When you reach the line with "thumb mcp: (181, 228)" in the data below, begin printing lines exactly, and stop once the line with "thumb ip: (172, 156)" has been printed.

*** Dataset entries ***

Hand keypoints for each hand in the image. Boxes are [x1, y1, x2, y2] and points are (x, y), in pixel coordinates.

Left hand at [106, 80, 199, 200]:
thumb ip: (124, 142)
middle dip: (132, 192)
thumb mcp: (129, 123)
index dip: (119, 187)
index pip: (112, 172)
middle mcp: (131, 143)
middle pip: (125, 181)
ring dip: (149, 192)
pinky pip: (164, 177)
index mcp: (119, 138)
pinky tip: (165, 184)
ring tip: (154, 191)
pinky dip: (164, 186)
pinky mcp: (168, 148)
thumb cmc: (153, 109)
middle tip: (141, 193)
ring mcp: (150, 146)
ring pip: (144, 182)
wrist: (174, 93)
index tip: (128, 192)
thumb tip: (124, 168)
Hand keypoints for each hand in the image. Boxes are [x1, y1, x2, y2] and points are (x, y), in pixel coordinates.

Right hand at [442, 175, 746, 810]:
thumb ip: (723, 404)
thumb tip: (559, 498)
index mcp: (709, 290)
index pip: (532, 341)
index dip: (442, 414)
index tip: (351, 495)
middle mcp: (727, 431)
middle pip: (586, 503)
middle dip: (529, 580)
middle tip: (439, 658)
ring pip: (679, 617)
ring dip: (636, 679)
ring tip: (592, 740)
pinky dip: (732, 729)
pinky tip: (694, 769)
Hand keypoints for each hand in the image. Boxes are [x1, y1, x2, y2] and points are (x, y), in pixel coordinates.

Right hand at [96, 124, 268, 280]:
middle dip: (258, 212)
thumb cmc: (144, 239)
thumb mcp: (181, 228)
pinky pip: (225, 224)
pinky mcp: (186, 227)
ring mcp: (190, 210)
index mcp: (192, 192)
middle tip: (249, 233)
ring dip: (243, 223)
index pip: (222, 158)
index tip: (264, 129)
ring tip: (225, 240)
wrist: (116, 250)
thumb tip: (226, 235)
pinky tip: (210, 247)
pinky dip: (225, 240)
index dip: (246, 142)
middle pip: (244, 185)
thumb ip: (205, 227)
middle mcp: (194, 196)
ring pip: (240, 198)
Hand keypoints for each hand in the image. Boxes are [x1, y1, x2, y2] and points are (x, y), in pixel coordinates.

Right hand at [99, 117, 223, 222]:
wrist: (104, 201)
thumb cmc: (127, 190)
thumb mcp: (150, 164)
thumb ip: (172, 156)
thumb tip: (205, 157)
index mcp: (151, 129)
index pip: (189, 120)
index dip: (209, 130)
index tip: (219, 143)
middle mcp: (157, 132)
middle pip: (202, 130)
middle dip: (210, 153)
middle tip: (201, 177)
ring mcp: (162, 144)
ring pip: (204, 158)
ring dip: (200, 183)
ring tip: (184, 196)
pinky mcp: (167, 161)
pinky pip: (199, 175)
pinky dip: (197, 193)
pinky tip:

*** End of Dataset entries ***

Written solution:
thumb mcp: (181, 228)
pinky pip: (225, 224)
pinky mcp: (186, 227)
ring mcp: (190, 210)
index mcp: (192, 192)
middle tip: (249, 233)
ring dip: (243, 223)
index pip: (222, 158)
index tip: (264, 129)
ring tip: (225, 240)
wrist: (116, 250)
thumb tip: (226, 235)
pinky tip: (210, 247)
pinky dip: (225, 240)
index dip: (246, 142)
middle pip: (244, 185)
thumb ip: (205, 227)
middle mcp: (194, 196)
ring pip: (240, 198)
Hand keypoints for each hand in the image. Boxes are [x1, y1, x2, y2] and points are (x, y), in pixel coordinates.

Right hand at [99, 117, 223, 222]:
wrist: (104, 201)
thumb cmc: (127, 190)
thumb mcp: (150, 164)
thumb ip: (172, 156)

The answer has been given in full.